Es ist deutlich, dass das Reich der Himmel, wie wir es heute beobachten können, den Zuständen entspricht, die durch den Herrn vorhergesagt wurden. Die Dinge, vor denen die Apostel in ihren Briefen gewarnt haben, sind eingetroffen. Damit ist ihre tatsächliche Erfüllung eingetreten, die sie mit der Gruppe verbindet, die die Versammlung oder Versammlungen Gottes auf der Erde genannt werden und gleichzeitig sein Haus und Tempel sind. Hier muss das Gericht beginnen und das wird durch die Trennung der wahren Gläubigen, die jetzt zu dem Leib Christi gehören, von der bekennenden Masse Laodizeas bei seiner Ankunft deutlich, wenn diese Masse dem vollständigen Abfall entgegengehen wird. Der Abfall wird durch die Verhältnisse und Zustände gekennzeichnet sein, die nach dem Kommen des Herrn für sein Volk auftreten werden und letztlich im Gericht enden werden (2. Thes 2).

Vor dem Hintergrund dieser Ereignisse und der Tatsache, dass diese Zustände jahrhundertelang vorherrschend waren stellt sich die Frage, wie der Weg derer aussieht, die dem Herrn heute folgen möchten.

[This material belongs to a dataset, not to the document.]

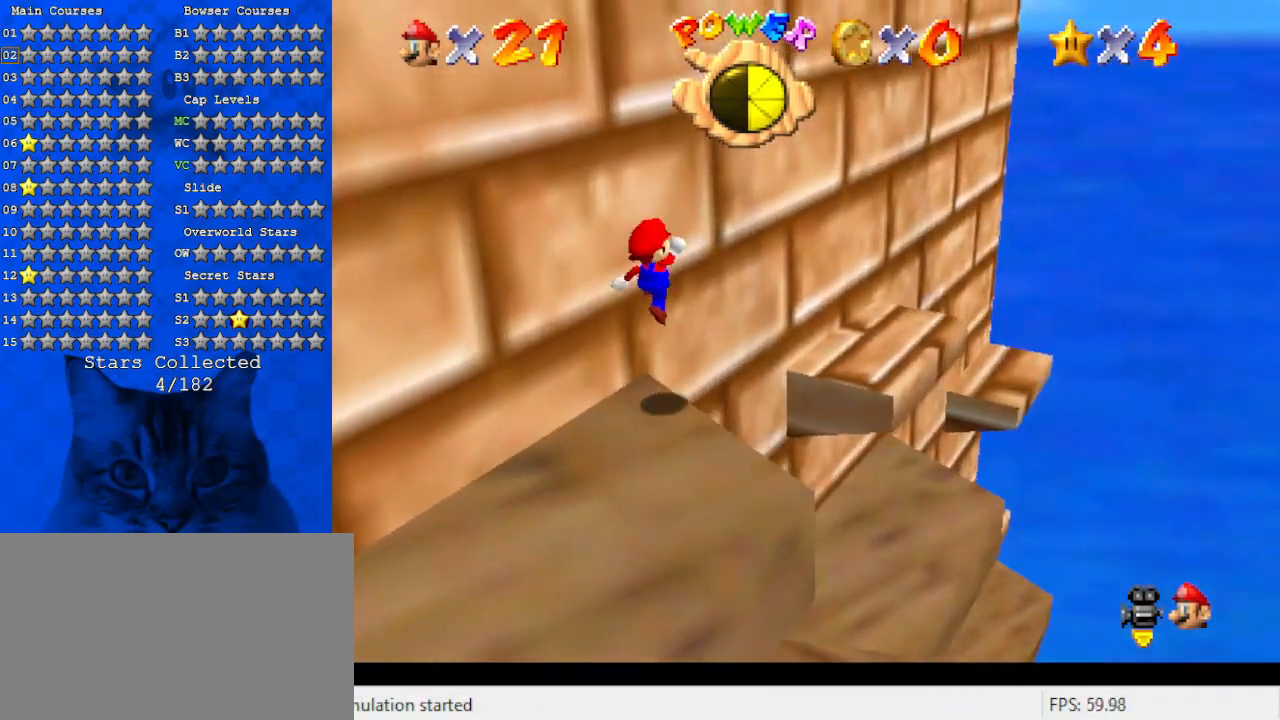
{"keys": ["up"], "events": [[200, "shift", "up"], [233, "right", "up"], [333, "d", "down"], [433, "d", "up"]]}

Der zweite Timotheusbrief gibt uns die Antwort: es ist die Trennung vom Bösen und solchen, die es unterstützen sowie die Verbindung mit denen, „die den Herrn anrufen aus reinem Herzen“, welche die jugendlichen Begierden fliehen, nach Gerechtigkeit, Glauben, Liebe und Frieden streben. Solche sind berufen ihr Leben im Licht ihrer Stellung und ihres Anteils „in Christus“, die jedem wahren Gläubigen zustehen, zu führen (vgl. Kap. 1,1.9–13; 2,1.10; 3,12–17). Dieses Teil und diese Stellung sind unberührbar, egal wie groß das Versagen in der jetzigen Haushaltung auch ist. Damit in Übereinstimmung ist der kostbare und ewig gültige Dienst Johannes über die Gemeinschaft des Lebens und der Natur, das Einssein in und mit den göttlichen Personen. Diese Wahrheiten sind ewig, bilden aber schon jetzt die Freude und Segnung jedes Gläubigen, der bereit ist seinen Weg im Gehorsam Gottes Wort gegenüber zu gehen.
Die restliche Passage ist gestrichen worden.